The top-ten cryptocurrency, Solana, is seemingly headed for fail, as the accumulation in the past couple of months may soon end.
It turns out that technical analysts saw a red signal, which is commonly considered to be a recipe for a price disaster. The “Head and Shoulders” pattern forms when the price shows three consecutive peaks atop a common resistance level (called the neckline). What is distinct in the head and shoulders formation and sets it apart from other trend lines is the middle peak (the head), which comes to be higher than the other two shoulders, which are of almost equal height.
Solana is now forming a really clear head and shoulders pattern, with technical analysts considering the imminent fall of the cryptocurrency below or at the breakout point, formed at around $26 per token.
Interestingly, last week SOL managed to close its right shoulder, and now the ninth-largest crypto is moving down in terms of price, which goes down precisely in the predictions.
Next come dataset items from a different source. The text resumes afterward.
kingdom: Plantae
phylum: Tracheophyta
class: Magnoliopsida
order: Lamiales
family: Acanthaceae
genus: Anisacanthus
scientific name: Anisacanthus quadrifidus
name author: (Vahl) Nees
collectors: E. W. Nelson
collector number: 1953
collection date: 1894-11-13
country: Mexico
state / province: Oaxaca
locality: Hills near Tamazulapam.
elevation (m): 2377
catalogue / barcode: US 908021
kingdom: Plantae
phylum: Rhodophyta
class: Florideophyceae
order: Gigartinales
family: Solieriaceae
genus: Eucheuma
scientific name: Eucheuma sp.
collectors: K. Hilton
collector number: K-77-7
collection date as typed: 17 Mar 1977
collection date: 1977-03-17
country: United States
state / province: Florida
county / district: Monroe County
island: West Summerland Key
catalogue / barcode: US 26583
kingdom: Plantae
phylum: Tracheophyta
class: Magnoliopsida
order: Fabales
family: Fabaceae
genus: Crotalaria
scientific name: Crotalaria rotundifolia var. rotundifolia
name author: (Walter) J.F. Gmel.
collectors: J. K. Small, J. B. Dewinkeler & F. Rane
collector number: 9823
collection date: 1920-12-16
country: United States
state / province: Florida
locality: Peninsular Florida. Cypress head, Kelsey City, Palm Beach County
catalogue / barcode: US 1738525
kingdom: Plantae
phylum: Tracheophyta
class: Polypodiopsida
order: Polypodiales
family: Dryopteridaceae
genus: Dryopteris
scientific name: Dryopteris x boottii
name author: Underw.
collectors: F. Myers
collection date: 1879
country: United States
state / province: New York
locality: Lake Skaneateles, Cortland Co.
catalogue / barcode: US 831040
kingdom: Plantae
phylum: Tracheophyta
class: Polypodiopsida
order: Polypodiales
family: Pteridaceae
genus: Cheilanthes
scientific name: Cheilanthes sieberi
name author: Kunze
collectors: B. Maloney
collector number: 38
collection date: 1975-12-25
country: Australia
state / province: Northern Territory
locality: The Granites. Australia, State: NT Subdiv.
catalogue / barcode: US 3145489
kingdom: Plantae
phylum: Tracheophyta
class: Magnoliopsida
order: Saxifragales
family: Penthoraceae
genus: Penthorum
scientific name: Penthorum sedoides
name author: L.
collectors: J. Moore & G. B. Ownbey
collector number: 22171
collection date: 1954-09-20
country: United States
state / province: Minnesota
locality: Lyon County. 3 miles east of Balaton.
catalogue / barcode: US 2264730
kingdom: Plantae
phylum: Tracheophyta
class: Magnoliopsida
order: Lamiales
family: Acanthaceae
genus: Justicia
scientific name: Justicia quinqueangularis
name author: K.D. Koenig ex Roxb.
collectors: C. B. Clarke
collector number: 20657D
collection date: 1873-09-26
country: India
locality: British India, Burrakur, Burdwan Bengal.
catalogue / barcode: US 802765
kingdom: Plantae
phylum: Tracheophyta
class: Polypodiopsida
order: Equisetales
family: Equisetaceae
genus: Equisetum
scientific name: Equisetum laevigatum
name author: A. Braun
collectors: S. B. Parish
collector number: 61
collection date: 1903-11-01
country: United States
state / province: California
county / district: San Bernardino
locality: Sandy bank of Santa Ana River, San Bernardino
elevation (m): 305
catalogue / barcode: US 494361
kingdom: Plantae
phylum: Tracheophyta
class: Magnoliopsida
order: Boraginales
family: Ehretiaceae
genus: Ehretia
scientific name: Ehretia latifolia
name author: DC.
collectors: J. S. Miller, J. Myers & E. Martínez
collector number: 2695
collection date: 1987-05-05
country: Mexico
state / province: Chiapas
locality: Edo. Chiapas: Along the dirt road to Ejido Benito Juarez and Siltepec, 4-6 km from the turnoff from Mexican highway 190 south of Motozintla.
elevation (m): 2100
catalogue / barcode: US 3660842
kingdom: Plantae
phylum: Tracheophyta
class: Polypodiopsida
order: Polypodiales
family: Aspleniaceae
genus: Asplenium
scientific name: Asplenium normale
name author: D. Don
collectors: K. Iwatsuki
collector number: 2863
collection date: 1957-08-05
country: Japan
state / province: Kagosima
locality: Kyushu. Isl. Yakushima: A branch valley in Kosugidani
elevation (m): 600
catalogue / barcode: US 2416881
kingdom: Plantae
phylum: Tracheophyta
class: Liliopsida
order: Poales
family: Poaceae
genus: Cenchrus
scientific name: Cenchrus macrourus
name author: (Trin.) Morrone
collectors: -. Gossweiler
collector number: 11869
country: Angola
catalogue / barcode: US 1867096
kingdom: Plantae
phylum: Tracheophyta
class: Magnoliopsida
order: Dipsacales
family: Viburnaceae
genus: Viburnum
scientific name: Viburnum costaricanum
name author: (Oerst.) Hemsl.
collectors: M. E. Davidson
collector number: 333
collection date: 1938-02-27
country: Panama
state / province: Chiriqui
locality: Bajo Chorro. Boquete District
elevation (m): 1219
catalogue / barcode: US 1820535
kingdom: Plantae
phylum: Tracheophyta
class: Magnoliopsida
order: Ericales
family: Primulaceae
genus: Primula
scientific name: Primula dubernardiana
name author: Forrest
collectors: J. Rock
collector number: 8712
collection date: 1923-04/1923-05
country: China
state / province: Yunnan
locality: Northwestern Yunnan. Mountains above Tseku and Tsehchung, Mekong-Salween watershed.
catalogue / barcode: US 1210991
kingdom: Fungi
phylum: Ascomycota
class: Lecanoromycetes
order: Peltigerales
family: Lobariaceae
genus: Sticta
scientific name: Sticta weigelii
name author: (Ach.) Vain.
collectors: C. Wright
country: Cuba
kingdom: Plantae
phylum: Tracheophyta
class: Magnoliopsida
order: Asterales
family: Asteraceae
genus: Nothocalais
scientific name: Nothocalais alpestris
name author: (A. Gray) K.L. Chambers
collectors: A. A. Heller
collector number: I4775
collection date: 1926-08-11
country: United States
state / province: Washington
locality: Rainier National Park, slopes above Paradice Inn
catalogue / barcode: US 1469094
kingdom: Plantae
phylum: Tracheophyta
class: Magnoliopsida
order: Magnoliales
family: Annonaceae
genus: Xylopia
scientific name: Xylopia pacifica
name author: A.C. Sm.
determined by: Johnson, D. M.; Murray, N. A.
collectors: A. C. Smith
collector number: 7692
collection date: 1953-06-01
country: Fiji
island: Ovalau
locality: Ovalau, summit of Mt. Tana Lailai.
However, in order for the head and shoulders pattern to really take place, SOL’s price must enter a free fall, which could push the price per SOL token toward the neckline at $27 during the second half of 2022. The analysis gives out an even scarier prediction for Solana, as the downtrend may go through the $27 neckline, which would most probably induce an extended correction toward $2.80.
This means that by the end of 2022 or in Q1 2023, Solana may face a 95% fall, according to Twitter technical analyst PROFIT BLUE.
Solana’s future price performance is increasingly correlating with the price action of risk-on markets, which are mainly driven by the Federal Reserve’s hawkish response to inflationary pressures.
It turns out that Solana, as well as the majority of the crypto sector, closed last week on a 10% profit, which is correlating with the S&P 500 index, which acts accordingly to a softer-than-anticipated U.S. consumer price index (CPI) measure, giving investors a room to breathe with the belief that the Fed would slow the pace of its interest rate hikes.
The correlation, however, may turn into a bearish trap, as the ongoing price rallies in the risky corners of the market may be nothing more than bear market bounces, which further sets the ground for another wave of fear, uncertainty, and doubt (FUD).
Furthermore, the recurring network outages and centralization are not support much, with Solana’s backers introducing a series of network updates to mitigate the issues.
However, market analysts also noted that such 95% market wipeouts are “wild”, while IncomeSharks even compared such a drop to a rug pull project like Terra (LUNA), which induced a crypto winter and shifted the layers in the crypto ecosystem. Solana’s fall could be stopped at around $30, as this point is where the multi-year trend line sits, which is commonly considered a bullish factor.